**GOAL OF THE EXERCISE:** Can you copy every line of the material below verbatim, leaving out the pictures?

* Start MATERIAL PROVIDED *

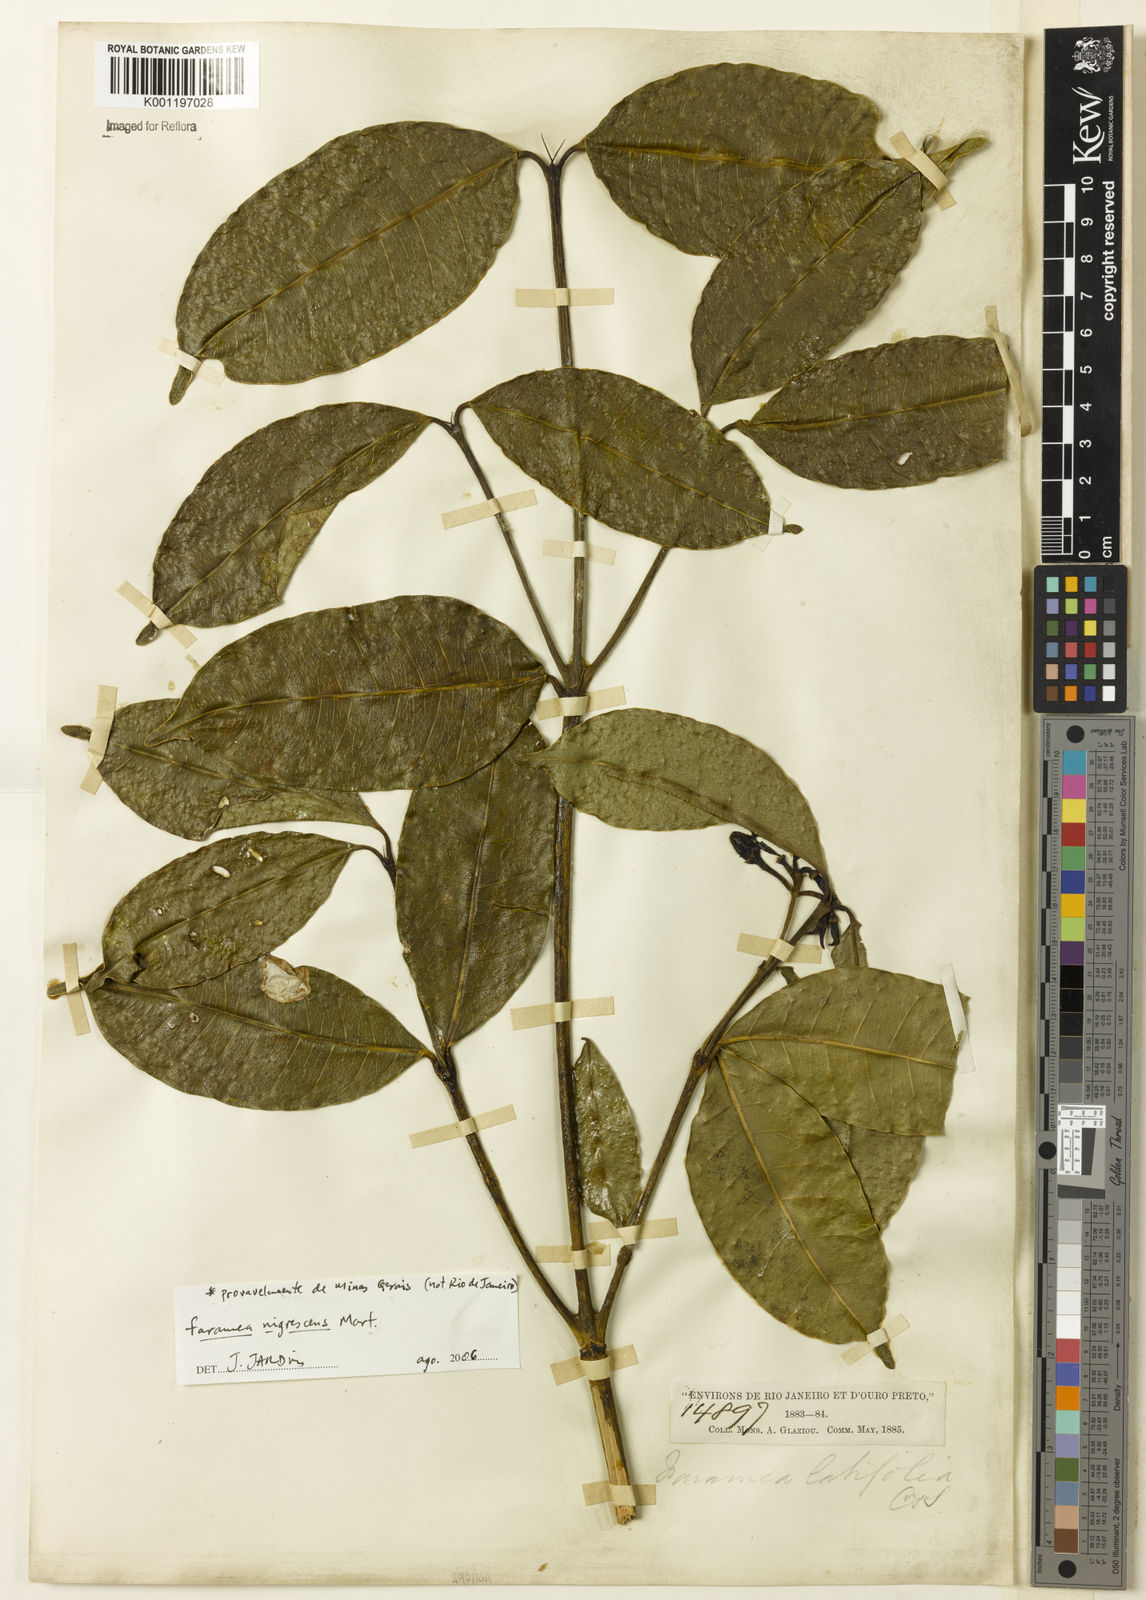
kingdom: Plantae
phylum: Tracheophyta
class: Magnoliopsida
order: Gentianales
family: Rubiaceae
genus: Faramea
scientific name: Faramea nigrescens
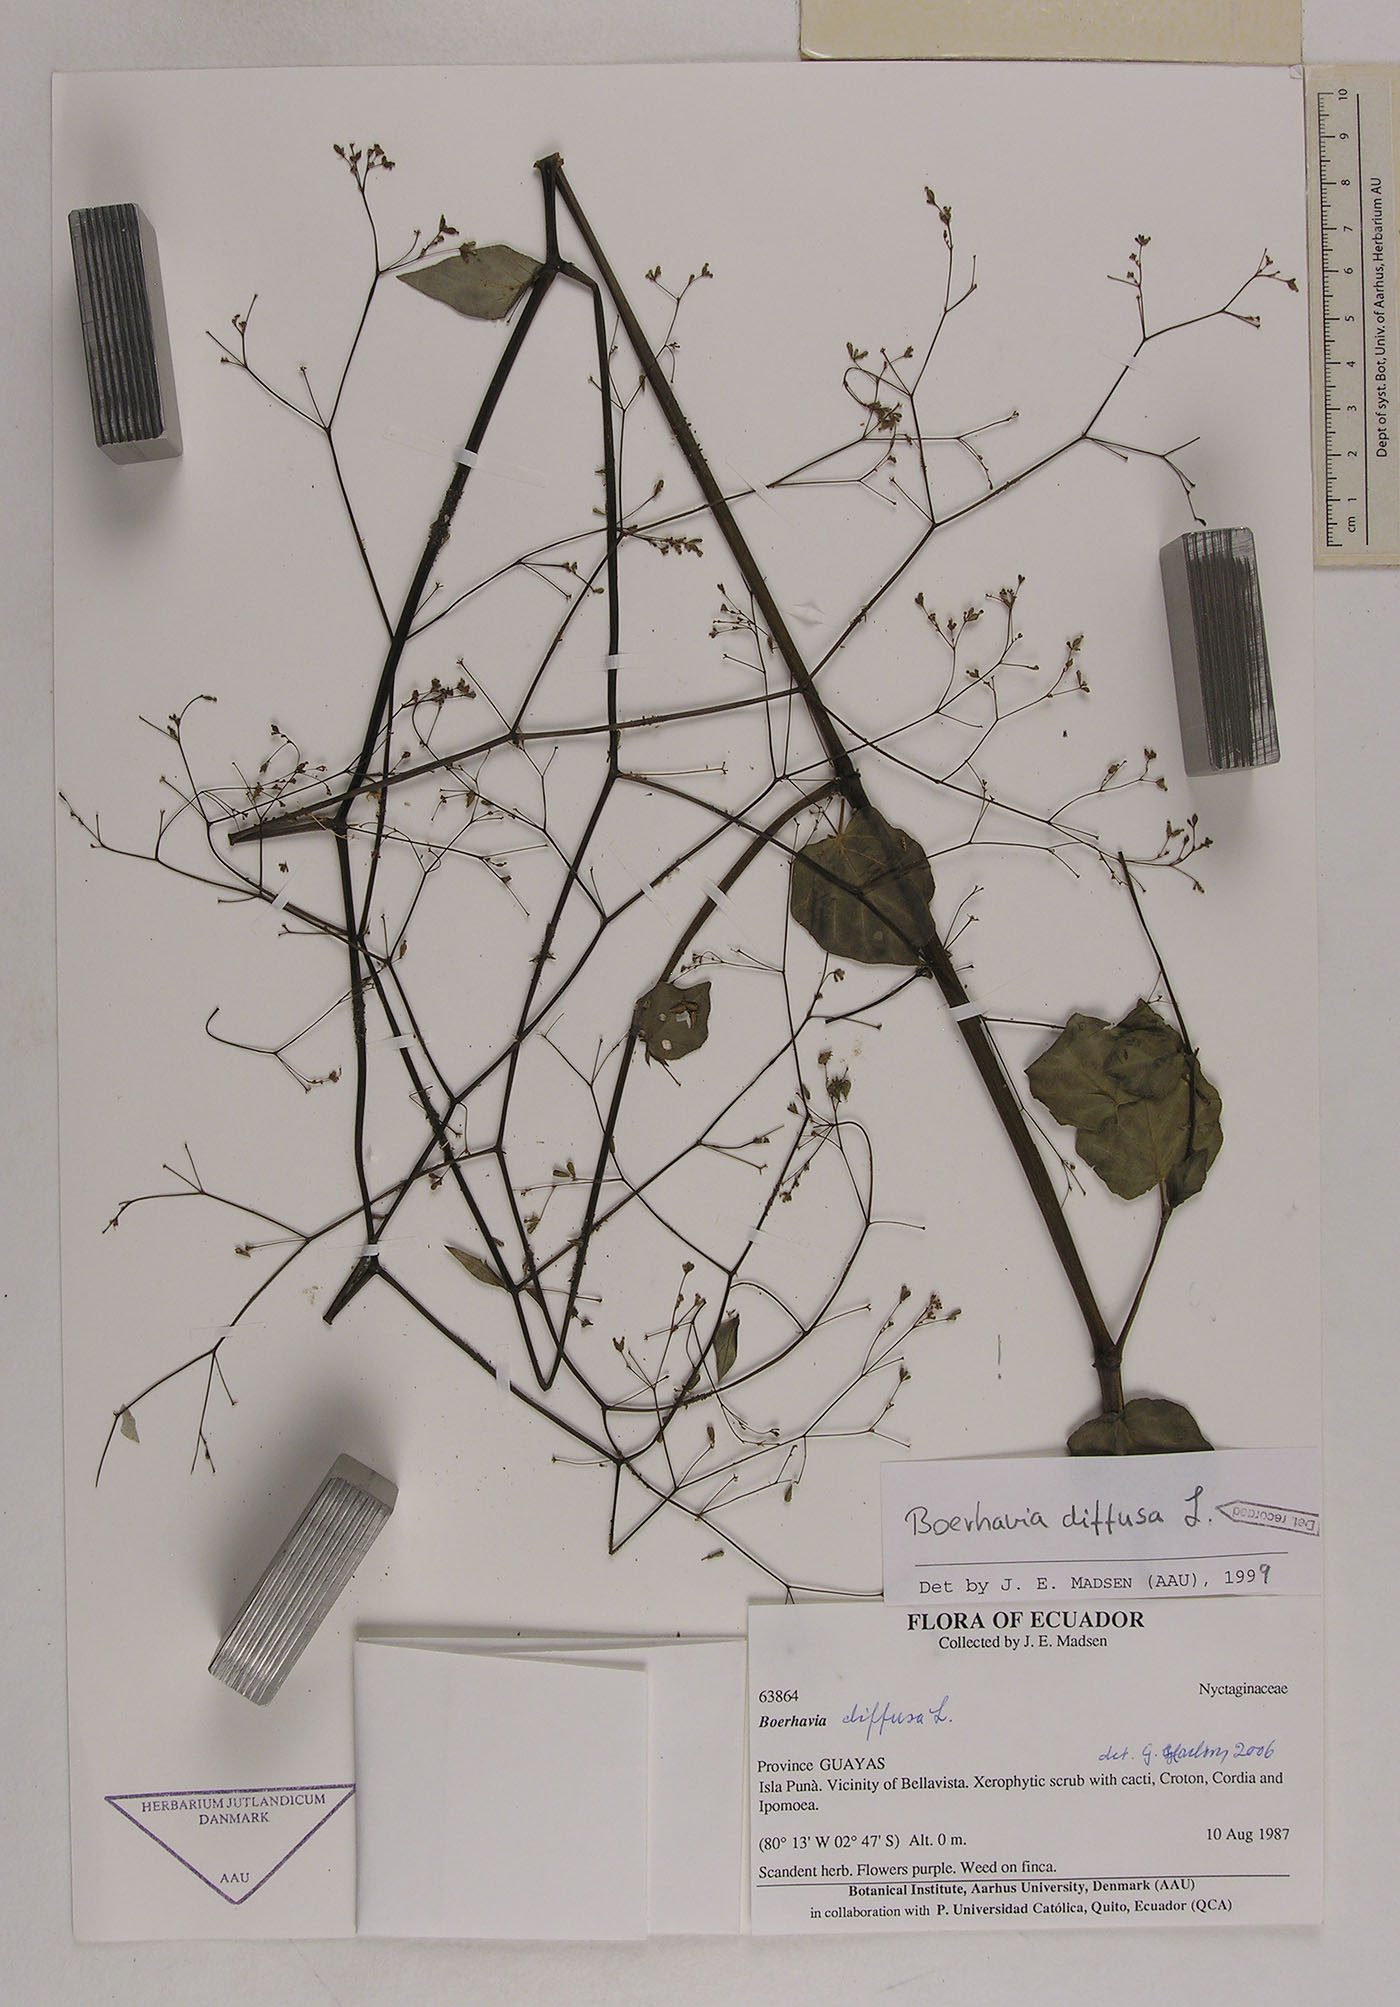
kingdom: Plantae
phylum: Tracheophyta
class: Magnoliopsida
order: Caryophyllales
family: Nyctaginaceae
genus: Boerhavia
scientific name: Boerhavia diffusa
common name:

* End MATERIAL PROVIDED *

**RESPONSE:**
kingdom: Plantae
phylum: Tracheophyta
class: Magnoliopsida
order: Gentianales
family: Rubiaceae
genus: Faramea
scientific name: Faramea nigrescens
kingdom: Plantae
phylum: Tracheophyta
class: Magnoliopsida
order: Caryophyllales
family: Nyctaginaceae
genus: Boerhavia
scientific name: Boerhavia diffusa
common name:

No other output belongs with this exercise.